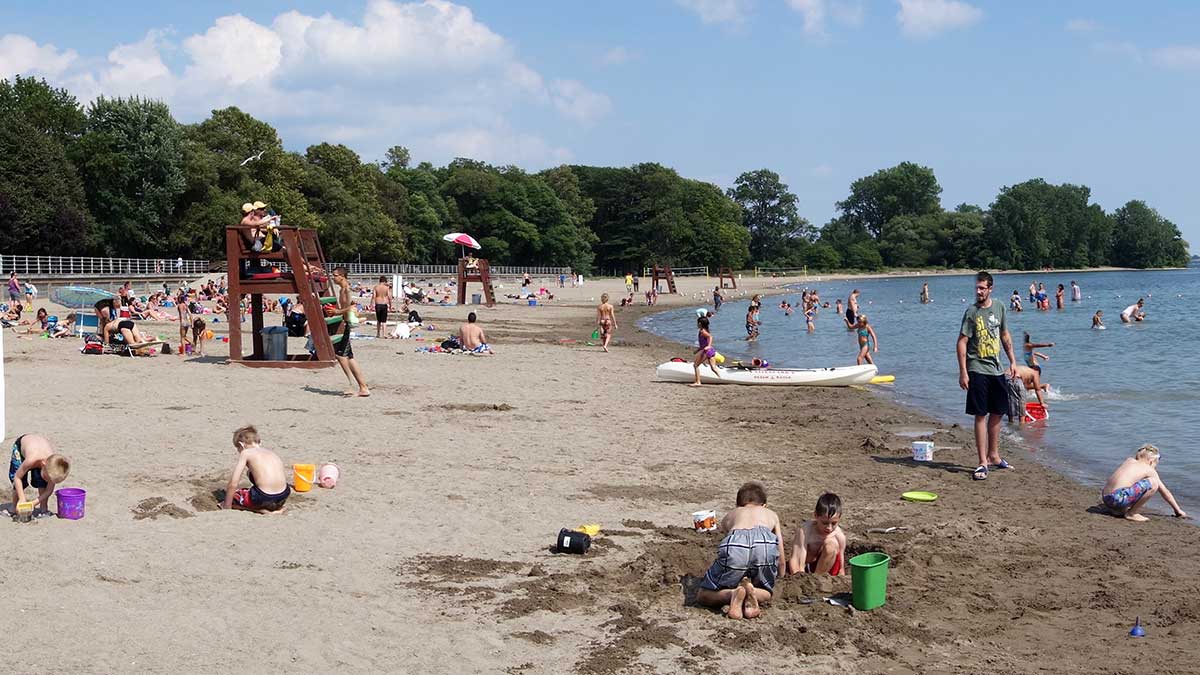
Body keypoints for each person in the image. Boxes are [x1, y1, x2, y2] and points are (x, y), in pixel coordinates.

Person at [957, 271, 1018, 481]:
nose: (978, 291)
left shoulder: (1000, 307)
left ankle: (994, 455)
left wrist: (1013, 361)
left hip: (997, 368)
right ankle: (982, 462)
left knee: (998, 412)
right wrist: (963, 371)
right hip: (976, 367)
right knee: (980, 414)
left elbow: (1004, 336)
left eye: (982, 288)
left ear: (990, 288)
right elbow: (962, 342)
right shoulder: (971, 312)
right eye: (977, 288)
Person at [695, 481, 784, 620]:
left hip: (736, 543)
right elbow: (780, 550)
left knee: (703, 595)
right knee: (768, 592)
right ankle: (752, 592)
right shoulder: (771, 514)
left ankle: (732, 594)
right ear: (764, 505)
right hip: (764, 544)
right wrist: (779, 575)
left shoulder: (731, 514)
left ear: (737, 506)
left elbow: (728, 545)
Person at [1100, 444, 1186, 522]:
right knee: (1154, 483)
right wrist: (1177, 510)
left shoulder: (1129, 460)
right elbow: (1165, 492)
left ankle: (1116, 509)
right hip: (1117, 499)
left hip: (1106, 498)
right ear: (1152, 461)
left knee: (1130, 484)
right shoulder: (1150, 470)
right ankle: (1132, 514)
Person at [221, 425, 290, 514]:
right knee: (250, 473)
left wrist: (227, 505)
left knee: (234, 496)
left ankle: (261, 511)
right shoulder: (271, 453)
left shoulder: (246, 453)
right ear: (259, 442)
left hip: (263, 497)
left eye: (238, 449)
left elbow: (233, 483)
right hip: (283, 495)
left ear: (241, 445)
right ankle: (278, 508)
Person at [327, 266, 370, 397]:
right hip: (346, 323)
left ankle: (351, 384)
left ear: (342, 276)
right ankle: (363, 387)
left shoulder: (346, 290)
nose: (333, 277)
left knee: (340, 356)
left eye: (335, 275)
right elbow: (346, 307)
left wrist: (337, 312)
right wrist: (334, 311)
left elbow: (351, 307)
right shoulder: (341, 290)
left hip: (347, 325)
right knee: (349, 357)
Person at [787, 493, 847, 576]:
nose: (829, 528)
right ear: (816, 516)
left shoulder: (839, 536)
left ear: (839, 518)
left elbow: (841, 568)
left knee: (831, 544)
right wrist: (798, 577)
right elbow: (795, 558)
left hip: (829, 571)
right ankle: (813, 580)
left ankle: (817, 579)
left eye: (833, 523)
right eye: (824, 523)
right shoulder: (806, 530)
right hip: (808, 568)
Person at [9, 434, 70, 513]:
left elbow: (48, 491)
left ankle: (43, 507)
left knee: (42, 482)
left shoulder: (52, 468)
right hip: (21, 447)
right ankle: (14, 506)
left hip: (39, 449)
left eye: (49, 480)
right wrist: (22, 498)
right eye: (46, 477)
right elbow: (17, 477)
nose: (47, 480)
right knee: (19, 481)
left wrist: (34, 502)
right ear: (44, 465)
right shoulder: (31, 460)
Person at [691, 316, 719, 386]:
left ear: (700, 323)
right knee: (713, 368)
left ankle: (698, 382)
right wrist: (697, 350)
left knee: (695, 365)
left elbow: (710, 337)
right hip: (710, 351)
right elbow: (703, 344)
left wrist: (709, 346)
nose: (696, 324)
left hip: (706, 351)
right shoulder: (703, 330)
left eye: (697, 323)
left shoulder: (702, 331)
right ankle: (721, 377)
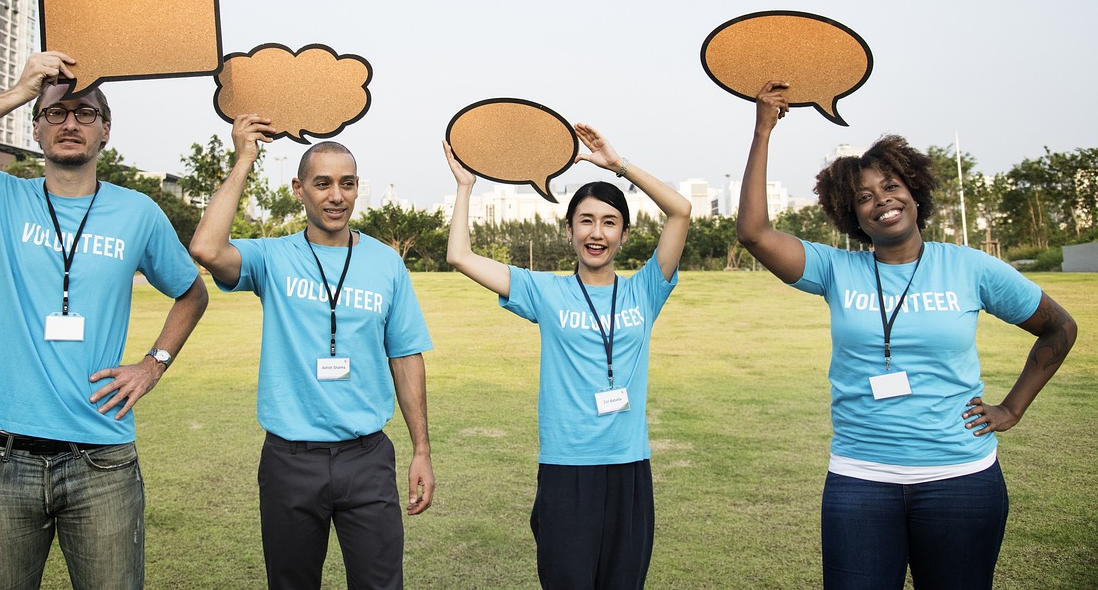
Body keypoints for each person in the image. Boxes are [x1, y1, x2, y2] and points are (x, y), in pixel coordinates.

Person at [736, 80, 1078, 590]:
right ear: (851, 215)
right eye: (865, 197)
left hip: (960, 480)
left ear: (914, 192)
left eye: (892, 187)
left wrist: (1012, 409)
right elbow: (754, 233)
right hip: (860, 481)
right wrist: (763, 130)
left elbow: (1059, 328)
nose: (882, 201)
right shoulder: (837, 270)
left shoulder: (970, 267)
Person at [0, 51, 209, 590]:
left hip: (102, 460)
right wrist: (19, 91)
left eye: (86, 113)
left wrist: (153, 365)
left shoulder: (138, 213)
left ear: (106, 131)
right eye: (54, 112)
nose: (70, 123)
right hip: (1, 459)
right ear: (35, 130)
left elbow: (192, 294)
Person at [189, 114, 434, 590]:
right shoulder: (272, 257)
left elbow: (405, 357)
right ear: (299, 190)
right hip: (290, 460)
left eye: (346, 183)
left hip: (367, 457)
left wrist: (421, 449)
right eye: (322, 184)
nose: (336, 196)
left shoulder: (386, 262)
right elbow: (206, 247)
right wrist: (244, 160)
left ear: (358, 188)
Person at [443, 124, 692, 590]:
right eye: (586, 220)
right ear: (569, 228)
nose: (597, 233)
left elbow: (680, 210)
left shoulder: (646, 288)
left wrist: (618, 165)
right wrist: (465, 186)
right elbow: (459, 254)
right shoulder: (547, 291)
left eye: (609, 221)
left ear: (623, 233)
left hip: (628, 469)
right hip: (566, 468)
-*-
GOAL OF THE EXERCISE
Transcribe the data exactly and leave no picture in the copy.

ANSWER BOX
Body keypoints for each person in the image. Boxes are [x1, y1, x2, y2] and points are (x, y), in pixel coordinates.

Person at [957, 271, 1018, 481]:
nose: (978, 291)
left shoulder: (1000, 307)
left ankle: (994, 455)
left wrist: (1013, 361)
left hip: (997, 368)
right ankle: (982, 462)
left knee: (998, 412)
right wrist: (963, 371)
right hip: (976, 367)
right knee: (980, 414)
left elbow: (1004, 336)
left eye: (982, 288)
left ear: (990, 288)
right elbow: (962, 342)
right shoulder: (971, 312)
right eye: (977, 288)
Person at [695, 481, 784, 620]:
left hip: (736, 543)
right elbow: (780, 550)
left knee: (703, 595)
right knee: (768, 592)
right ankle: (752, 592)
right shoulder: (771, 514)
left ankle: (732, 594)
right ear: (764, 505)
right hip: (764, 544)
right wrist: (779, 575)
left shoulder: (731, 514)
left ear: (737, 506)
left elbow: (728, 545)
Person at [1100, 444, 1186, 522]:
right knee: (1154, 483)
right wrist: (1177, 510)
left shoulder: (1129, 460)
right elbow: (1165, 492)
left ankle: (1116, 509)
right hip: (1117, 499)
left hip: (1106, 498)
right ear: (1152, 461)
left knee: (1130, 484)
right shoulder: (1150, 470)
right ankle: (1132, 514)
Person at [221, 425, 290, 514]:
right knee: (250, 473)
left wrist: (227, 505)
left knee: (234, 496)
left ankle: (261, 511)
right shoulder: (271, 453)
left shoulder: (246, 453)
right ear: (259, 442)
left hip: (263, 497)
left eye: (238, 449)
left elbow: (233, 483)
right hip: (283, 495)
left ear: (241, 445)
right ankle: (278, 508)
Person at [327, 266, 370, 397]:
right hip: (346, 323)
left ankle: (351, 384)
left ear: (342, 276)
right ankle: (363, 387)
left shoulder: (346, 290)
nose: (333, 277)
left knee: (340, 356)
left eye: (335, 275)
right elbow: (346, 307)
left wrist: (337, 312)
right wrist: (334, 311)
left elbow: (351, 307)
right shoulder: (341, 290)
left hip: (347, 325)
right knee: (349, 357)
Person at [787, 493, 847, 576]:
nose: (829, 528)
right ear: (816, 516)
left shoulder: (839, 536)
left ear: (839, 518)
left elbow: (841, 568)
left knee: (831, 544)
right wrist: (798, 577)
right elbow: (795, 558)
left hip: (829, 571)
right ankle: (813, 580)
left ankle: (817, 579)
left eye: (833, 523)
right eye: (824, 523)
right shoulder: (806, 530)
right hip: (808, 568)
Person at [9, 434, 70, 513]:
left elbow: (48, 491)
left ankle: (43, 507)
left knee: (42, 482)
left shoulder: (52, 468)
right hip: (21, 447)
right ankle: (14, 506)
left hip: (39, 449)
left eye: (49, 480)
right wrist: (22, 498)
right eye: (46, 477)
right elbow: (17, 477)
nose: (47, 480)
right knee: (19, 481)
left wrist: (34, 502)
right ear: (44, 465)
right shoulder: (31, 460)
Person at [691, 316, 719, 386]:
left ear: (700, 323)
right knee: (713, 368)
left ankle: (698, 382)
right wrist: (697, 350)
left knee: (695, 365)
left elbow: (710, 337)
right hip: (710, 351)
right elbow: (703, 344)
left wrist: (709, 346)
nose: (696, 324)
left hip: (706, 351)
right shoulder: (703, 330)
left eye: (697, 323)
left shoulder: (702, 331)
right ankle: (721, 377)
Body keypoints for each person in the image. Boxes are [x1, y1, x2, y2] and points are (x, y), in pixel coordinates.

Person at [736, 80, 1078, 590]:
right ear: (851, 215)
right eye: (865, 197)
left hip: (960, 480)
left ear: (914, 192)
left eye: (892, 187)
left wrist: (1012, 409)
right elbow: (754, 233)
right hip: (860, 481)
right wrist: (763, 130)
left elbow: (1059, 328)
nose: (882, 201)
right shoulder: (837, 270)
left shoulder: (970, 267)
Person at [0, 51, 209, 590]:
left hip: (102, 460)
right wrist: (19, 91)
left eye: (86, 113)
left wrist: (153, 365)
left shoulder: (138, 213)
left ear: (106, 131)
right eye: (54, 112)
nose: (70, 123)
right hip: (1, 459)
right ear: (35, 130)
left elbow: (192, 294)
Person at [189, 114, 434, 590]:
right shoulder: (272, 257)
left elbow: (405, 357)
right ear: (299, 190)
right hip: (290, 460)
left eye: (346, 183)
left hip: (367, 457)
left wrist: (421, 449)
right eye: (322, 184)
nose: (336, 196)
left shoulder: (386, 262)
right elbow: (206, 247)
right wrist: (244, 160)
left ear: (358, 188)
Person at [443, 124, 692, 590]:
right eye: (586, 220)
right ear: (569, 228)
nose: (597, 233)
left elbow: (680, 210)
left shoulder: (646, 288)
left wrist: (618, 165)
right wrist: (465, 186)
right elbow: (459, 254)
right shoulder: (547, 291)
left eye: (609, 221)
left ear: (623, 233)
left hip: (628, 469)
right hip: (566, 468)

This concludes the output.